■ **Work request**
A single figure is required: the number of lines below that contain "script".

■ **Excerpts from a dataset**
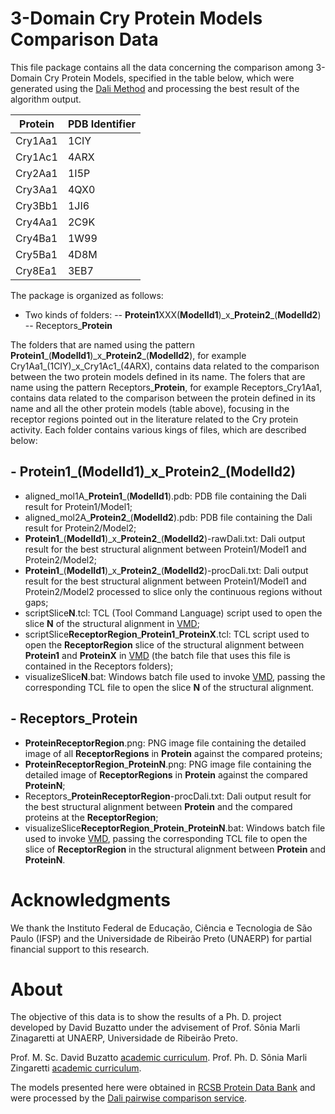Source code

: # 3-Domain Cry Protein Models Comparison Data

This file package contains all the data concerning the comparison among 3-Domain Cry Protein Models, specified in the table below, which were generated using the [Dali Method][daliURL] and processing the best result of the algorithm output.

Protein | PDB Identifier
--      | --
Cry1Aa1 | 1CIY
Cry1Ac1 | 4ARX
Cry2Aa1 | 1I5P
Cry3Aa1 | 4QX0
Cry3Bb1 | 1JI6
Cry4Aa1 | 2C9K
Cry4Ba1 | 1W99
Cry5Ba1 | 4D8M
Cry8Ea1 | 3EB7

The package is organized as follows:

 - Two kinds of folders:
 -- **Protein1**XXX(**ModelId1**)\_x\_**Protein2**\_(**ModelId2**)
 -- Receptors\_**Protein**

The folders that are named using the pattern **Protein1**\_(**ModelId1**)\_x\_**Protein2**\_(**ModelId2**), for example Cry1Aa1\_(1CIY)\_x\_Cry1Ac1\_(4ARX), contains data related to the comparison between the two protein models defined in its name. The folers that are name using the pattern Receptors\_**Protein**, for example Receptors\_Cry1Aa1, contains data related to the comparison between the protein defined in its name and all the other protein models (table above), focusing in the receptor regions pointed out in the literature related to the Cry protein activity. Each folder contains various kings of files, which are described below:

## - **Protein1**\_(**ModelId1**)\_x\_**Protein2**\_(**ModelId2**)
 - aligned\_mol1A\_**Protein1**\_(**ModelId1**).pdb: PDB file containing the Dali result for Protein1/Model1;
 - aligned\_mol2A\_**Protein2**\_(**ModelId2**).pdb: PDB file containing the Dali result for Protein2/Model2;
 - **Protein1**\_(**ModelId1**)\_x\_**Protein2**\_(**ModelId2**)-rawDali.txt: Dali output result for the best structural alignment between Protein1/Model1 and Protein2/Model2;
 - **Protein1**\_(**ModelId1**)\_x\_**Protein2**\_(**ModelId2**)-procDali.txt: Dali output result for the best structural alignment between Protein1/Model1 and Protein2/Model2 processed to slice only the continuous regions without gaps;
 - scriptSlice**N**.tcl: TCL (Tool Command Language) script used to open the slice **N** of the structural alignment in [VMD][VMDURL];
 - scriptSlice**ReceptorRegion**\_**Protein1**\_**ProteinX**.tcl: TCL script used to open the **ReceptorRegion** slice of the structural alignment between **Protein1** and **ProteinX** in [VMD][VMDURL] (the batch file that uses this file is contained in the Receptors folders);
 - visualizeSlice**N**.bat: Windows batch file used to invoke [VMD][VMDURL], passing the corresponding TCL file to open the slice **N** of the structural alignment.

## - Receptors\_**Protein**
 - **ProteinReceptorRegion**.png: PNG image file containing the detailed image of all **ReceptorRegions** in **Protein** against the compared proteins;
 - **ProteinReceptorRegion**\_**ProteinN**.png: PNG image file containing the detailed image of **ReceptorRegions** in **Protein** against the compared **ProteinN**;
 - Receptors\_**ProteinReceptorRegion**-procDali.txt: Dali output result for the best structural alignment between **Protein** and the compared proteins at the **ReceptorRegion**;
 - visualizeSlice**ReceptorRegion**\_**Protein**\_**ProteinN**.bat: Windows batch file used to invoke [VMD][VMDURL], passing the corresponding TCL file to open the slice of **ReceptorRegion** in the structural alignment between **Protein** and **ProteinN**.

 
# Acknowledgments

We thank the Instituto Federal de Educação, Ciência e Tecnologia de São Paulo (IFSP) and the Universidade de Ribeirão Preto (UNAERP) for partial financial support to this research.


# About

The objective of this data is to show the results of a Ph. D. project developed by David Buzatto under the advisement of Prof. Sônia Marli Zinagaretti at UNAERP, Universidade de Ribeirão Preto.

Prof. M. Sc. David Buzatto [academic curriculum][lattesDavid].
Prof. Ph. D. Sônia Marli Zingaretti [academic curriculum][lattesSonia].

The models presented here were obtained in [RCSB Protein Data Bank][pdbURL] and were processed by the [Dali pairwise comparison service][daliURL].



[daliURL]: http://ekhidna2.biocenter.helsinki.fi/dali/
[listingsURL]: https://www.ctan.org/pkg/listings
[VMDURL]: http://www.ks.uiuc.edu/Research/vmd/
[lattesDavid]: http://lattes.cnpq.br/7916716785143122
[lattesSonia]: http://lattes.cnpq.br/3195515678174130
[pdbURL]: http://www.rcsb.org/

==

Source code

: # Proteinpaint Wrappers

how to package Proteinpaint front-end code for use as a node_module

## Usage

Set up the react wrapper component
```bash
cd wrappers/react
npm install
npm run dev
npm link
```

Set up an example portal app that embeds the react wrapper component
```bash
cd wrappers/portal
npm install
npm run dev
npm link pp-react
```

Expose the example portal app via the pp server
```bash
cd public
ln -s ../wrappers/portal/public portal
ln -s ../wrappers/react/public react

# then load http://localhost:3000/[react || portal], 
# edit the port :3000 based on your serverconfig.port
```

■ **Solution for this exercise**
2